When What We Want and What We Believe Don’t Match
We’ve all had times in life when we knew what we wanted (desire), but just didn’t believe it would happen (expectation/belief).
So, we have desire… and we have expectation.
What’s the Difference?
Desire is the part of us that wants more… something. More meaning. More freedom. A creative project, a relationship, a different way to work or live.
Expectation is what we actually believe will happen for us.
When desire and expectation are aligned, things often move forward with surprising ease.
When they aren’t, life can start to feel stuck—like trying to drive with one foot on the gas and one on the brake.
For example, let’s say you want something deeply (desire), but your inner cave troll says, Yeah… but we both know that’s not going to happen (expectation/belief).
Or maybe you find yourself shrinking yourself—and your dreams: “I decided I don’t want that anymore.”
Sometimes that’s true.
And sometimes it’s disappointment and fear masquerading as clarity.
There are only two ways to resolve this tension: raise your expectation to match your desire, or lower your desire to match your expectation.
Raising Your Expectation
This is the direction most self-help advice loves to point us: think bigger, believe bigger, expand what’s possible! 10x! Go get it!
Sometimes that’s great advice.
But inner expectations and beliefs don’t change just because we took another workshop or repeat affirmations in the mirror. They shift when our system starts seeing real evidence that something is actually possible. That’s how we rewire the brain, change the inner script.
That might come through experience, supportive people, or slowly building trust in ourselves through action.
Lowering Your Desire
This option is a lot less popular, but in my opinion it matters just as much.
Sometimes a dream we’ve been chasing isn’t truly ours.
Maybe it belonged to our parents.
Or our bosses.
Or an outdated version of ourselves.
Letting go of a goal can feel like failure, but often it’s brilliant, aligned intelligence.
The promotion you thought you wanted turns out to be someone else’s definition of success. The lifestyle you once dreamed of holds absolutely no appeal to you now.
When this happens, alignment doesn’t come from pushing harder. It comes from telling the truth about what you genuinely want.
The Part No One Wants to Talk About
There’s a phase that’s often required here that rarely gets talked about.
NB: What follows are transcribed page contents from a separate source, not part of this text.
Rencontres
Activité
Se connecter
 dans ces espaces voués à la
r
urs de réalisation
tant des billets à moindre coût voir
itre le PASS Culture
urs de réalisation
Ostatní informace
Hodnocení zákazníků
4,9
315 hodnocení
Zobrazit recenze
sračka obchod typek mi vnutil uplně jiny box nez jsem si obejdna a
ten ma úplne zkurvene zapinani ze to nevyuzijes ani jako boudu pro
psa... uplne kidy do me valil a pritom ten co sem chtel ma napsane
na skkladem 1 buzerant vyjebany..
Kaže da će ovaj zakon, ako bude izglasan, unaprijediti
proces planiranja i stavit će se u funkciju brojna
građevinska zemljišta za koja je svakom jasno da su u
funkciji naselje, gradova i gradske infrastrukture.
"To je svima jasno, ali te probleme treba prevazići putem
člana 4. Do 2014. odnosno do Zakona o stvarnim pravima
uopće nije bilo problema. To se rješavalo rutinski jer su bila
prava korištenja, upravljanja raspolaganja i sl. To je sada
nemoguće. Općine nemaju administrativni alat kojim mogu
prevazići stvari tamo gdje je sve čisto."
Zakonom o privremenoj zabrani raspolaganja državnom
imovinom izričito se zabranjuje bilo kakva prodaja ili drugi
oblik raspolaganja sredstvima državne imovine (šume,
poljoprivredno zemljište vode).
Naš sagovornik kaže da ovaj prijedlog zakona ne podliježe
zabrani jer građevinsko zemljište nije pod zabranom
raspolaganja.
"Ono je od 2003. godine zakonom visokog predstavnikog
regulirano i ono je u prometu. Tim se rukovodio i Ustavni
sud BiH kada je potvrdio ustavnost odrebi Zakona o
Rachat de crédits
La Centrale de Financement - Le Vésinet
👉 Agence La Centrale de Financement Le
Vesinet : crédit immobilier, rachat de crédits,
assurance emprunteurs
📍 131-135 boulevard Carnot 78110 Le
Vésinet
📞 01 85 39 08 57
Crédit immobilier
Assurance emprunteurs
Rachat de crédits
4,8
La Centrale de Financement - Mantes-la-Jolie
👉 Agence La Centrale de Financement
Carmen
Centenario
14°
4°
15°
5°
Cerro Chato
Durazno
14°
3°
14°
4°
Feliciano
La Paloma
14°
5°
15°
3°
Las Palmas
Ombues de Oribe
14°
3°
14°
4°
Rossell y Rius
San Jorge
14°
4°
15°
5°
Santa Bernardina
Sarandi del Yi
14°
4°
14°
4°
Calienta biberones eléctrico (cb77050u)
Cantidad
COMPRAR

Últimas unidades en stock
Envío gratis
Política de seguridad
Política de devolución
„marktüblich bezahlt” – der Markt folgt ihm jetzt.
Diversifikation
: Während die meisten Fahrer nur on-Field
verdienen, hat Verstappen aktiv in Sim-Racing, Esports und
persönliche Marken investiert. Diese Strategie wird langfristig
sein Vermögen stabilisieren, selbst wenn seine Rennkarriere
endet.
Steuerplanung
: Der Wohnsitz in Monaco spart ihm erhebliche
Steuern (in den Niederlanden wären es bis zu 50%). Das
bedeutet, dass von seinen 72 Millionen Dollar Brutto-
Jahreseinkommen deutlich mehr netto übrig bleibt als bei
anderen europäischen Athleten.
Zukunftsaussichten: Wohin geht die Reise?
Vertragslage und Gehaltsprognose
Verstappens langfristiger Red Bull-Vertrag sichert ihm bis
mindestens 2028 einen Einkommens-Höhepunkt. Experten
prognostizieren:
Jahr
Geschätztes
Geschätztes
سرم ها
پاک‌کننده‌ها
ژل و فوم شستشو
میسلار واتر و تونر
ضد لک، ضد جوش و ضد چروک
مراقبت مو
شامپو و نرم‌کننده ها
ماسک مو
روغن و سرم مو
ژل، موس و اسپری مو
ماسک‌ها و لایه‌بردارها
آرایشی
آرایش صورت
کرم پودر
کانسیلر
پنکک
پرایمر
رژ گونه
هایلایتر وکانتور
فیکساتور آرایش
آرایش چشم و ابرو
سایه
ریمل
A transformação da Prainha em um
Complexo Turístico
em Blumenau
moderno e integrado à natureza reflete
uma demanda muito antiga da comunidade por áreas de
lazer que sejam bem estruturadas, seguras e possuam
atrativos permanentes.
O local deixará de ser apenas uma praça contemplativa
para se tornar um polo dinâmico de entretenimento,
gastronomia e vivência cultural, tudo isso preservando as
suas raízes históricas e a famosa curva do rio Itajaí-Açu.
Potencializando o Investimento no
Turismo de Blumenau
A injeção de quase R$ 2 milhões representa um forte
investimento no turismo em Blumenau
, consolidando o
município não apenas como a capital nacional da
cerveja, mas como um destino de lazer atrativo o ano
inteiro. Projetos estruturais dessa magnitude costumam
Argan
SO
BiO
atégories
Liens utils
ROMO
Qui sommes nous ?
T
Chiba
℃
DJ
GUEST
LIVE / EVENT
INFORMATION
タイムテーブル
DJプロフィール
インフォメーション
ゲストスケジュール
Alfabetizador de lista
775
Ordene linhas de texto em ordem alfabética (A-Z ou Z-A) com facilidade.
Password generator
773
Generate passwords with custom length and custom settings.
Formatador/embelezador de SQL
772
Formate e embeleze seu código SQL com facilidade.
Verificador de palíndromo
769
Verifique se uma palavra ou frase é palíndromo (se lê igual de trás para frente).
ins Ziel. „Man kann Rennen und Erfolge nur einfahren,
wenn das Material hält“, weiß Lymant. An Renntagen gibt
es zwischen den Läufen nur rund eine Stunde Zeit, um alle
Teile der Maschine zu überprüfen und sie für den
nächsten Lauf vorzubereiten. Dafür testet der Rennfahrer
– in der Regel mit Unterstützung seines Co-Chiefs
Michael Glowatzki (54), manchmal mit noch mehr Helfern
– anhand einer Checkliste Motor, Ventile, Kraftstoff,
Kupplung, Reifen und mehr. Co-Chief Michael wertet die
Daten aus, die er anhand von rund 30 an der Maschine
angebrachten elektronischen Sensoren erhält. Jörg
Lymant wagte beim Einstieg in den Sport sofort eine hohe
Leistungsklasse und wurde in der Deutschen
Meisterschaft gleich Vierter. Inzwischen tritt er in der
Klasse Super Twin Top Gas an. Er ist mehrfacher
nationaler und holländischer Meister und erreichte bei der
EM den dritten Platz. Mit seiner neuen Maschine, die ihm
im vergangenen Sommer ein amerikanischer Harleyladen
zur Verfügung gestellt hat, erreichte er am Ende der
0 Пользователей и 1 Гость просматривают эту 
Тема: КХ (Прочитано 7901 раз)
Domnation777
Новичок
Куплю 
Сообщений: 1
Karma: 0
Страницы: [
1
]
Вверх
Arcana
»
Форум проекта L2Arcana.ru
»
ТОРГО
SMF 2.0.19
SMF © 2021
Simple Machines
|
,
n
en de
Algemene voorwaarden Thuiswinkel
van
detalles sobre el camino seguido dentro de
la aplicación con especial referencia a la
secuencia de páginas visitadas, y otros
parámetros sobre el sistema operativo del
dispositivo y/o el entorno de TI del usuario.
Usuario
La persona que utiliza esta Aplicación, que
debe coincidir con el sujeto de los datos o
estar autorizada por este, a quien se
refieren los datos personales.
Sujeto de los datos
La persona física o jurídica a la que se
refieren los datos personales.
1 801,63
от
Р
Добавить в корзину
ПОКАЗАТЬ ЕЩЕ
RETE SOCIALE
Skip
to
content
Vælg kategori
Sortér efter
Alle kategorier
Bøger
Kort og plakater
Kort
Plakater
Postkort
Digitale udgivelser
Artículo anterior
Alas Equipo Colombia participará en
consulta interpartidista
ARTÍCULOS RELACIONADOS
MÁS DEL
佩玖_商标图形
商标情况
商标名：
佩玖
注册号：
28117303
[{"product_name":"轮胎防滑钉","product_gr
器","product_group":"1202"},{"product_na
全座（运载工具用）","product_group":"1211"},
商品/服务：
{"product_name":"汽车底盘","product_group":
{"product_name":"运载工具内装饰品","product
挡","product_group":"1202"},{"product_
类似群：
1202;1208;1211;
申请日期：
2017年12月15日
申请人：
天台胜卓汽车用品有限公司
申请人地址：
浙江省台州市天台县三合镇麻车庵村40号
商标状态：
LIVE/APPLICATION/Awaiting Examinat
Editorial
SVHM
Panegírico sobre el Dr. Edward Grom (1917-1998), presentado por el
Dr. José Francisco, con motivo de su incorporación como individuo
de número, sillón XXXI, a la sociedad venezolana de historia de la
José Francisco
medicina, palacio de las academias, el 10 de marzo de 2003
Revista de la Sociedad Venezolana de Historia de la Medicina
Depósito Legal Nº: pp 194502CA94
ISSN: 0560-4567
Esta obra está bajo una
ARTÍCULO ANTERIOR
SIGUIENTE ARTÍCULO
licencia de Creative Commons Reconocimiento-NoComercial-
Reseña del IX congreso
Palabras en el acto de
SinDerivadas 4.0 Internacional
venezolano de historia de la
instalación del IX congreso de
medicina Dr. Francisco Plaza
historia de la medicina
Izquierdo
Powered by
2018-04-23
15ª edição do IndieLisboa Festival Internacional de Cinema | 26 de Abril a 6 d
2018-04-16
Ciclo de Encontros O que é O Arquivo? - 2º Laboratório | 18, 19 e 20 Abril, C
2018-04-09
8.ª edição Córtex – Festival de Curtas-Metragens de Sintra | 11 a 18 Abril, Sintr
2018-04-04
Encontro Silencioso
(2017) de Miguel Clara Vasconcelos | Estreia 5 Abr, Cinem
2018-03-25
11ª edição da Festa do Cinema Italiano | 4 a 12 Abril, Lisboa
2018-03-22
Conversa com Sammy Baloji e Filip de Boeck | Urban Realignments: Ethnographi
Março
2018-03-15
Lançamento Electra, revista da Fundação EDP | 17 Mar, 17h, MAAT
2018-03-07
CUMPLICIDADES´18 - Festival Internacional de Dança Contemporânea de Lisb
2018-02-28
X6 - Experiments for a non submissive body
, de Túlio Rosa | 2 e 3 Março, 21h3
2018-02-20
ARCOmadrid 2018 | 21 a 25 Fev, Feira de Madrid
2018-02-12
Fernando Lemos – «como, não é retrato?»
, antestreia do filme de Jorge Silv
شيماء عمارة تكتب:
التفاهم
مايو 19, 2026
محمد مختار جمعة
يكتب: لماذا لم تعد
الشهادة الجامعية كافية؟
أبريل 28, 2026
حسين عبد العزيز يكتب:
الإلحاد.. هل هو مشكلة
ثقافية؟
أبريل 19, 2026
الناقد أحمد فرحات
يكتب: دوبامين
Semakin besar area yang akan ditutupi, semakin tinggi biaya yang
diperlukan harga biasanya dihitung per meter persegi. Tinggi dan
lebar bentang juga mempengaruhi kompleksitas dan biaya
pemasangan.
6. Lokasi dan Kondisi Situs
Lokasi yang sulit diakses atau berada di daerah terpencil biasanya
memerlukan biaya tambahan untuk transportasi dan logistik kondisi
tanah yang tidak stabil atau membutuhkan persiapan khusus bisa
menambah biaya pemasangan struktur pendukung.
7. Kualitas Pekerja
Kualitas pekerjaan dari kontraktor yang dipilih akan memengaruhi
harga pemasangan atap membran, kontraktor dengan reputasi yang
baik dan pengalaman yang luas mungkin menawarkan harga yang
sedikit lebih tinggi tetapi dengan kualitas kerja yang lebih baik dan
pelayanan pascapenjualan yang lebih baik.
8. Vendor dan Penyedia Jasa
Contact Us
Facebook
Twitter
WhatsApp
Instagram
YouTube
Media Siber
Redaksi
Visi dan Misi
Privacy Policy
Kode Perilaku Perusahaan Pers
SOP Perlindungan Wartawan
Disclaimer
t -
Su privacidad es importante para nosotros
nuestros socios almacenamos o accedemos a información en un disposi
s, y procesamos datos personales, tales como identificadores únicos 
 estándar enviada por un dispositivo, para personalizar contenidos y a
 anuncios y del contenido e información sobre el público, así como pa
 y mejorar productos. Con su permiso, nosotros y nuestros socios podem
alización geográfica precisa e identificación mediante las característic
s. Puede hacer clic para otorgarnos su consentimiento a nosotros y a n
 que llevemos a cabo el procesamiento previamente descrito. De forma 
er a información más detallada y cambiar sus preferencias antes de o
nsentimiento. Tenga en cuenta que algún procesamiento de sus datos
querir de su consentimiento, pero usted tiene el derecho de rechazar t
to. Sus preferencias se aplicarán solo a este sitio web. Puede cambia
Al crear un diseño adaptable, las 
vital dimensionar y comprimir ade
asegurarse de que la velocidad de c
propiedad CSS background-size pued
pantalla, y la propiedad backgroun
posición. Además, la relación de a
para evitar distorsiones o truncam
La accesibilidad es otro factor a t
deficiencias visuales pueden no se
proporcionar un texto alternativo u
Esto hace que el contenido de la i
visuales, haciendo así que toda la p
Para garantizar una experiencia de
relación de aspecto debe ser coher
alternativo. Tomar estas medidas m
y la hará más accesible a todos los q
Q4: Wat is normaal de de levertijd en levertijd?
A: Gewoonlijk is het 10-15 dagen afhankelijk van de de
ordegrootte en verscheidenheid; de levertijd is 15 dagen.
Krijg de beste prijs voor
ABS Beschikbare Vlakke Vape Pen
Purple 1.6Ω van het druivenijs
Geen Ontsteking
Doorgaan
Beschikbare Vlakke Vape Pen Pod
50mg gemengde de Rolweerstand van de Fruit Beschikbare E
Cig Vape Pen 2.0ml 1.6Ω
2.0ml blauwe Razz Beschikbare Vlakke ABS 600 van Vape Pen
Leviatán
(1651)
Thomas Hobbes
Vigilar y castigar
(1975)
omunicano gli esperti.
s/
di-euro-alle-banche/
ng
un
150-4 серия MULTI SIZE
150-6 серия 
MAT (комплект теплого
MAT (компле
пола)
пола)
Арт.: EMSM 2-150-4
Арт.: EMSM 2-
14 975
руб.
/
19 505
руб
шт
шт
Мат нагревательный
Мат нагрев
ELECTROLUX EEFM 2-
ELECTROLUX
Sometimes you need to hang out in the gap for a while.
You want something.
Maybe you’re not even sure what it is yet—or, if you are sure, whether it’s possible.
And you’re still figuring out whether the desire is actually yours.
That liminal in-between space can be uncomfortable and disorienting, but it’s where all honest reflection happens.
Do I actually want this?
What part of me doubts it?
What would have to change for me to believe this is possible?
Eventually, if you stay with the questions—and commit to real honesty—something starts to shift.
Either the desire strengthens and your expectation grows to meet it…
Or you realize the dream you were carrying was never really yours to begin with.
Either way, something important happens when the desire and expectation arrows finally point in the same direction: life starts moving again.
Are there areas in your life where something you want (desire) and what you expect (expectation/belief) are pulling in different directions?
If so, just get honest about what the tension is trying to tell you.